**User interface change data**
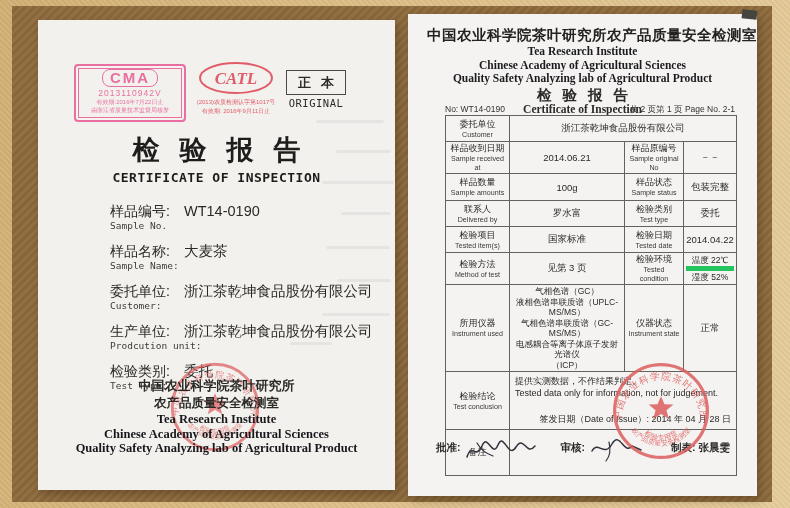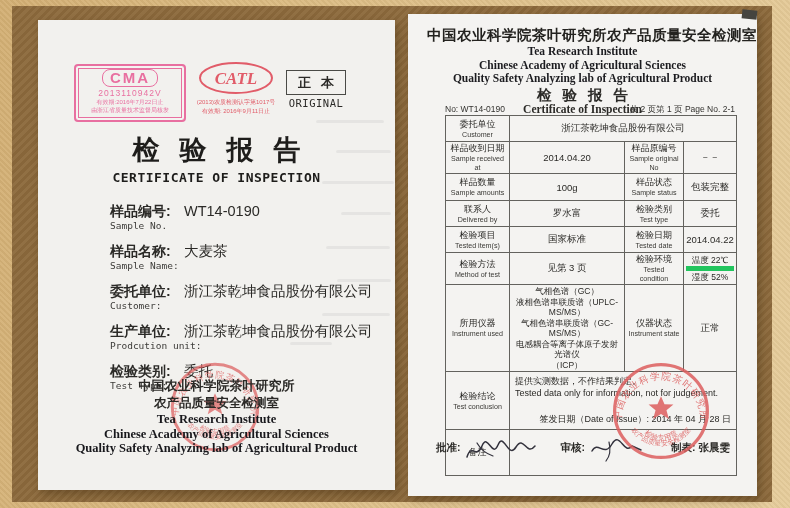--- a/index.html
+++ b/index.html
@@ -204,7 +204,7 @@
             <div class="lc">样品收到日期</div>
             <div class="le">Sample received at</div>
           </td>
-      <td class="val">2014.04.20</td>
+      <td class="val">2014.06.21</td>
       <td>
             <div class="lc">样品原编号</div>
             <div class="le">Sample original No</div>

**Exercise prompt**
The data above are to be repeated word for word, with any pictures left out.

**Answer to the problem**
--- a/index.html
+++ b/index.html
@@ -204,7 +204,7 @@
             <div class="lc">样品收到日期</div>
             <div class="le">Sample received at</div>
           </td>
-      <td class="val">2014.04.20</td>
+      <td class="val">2014.06.21</td>
       <td>
             <div class="lc">样品原编号</div>
             <div class="le">Sample original No</div>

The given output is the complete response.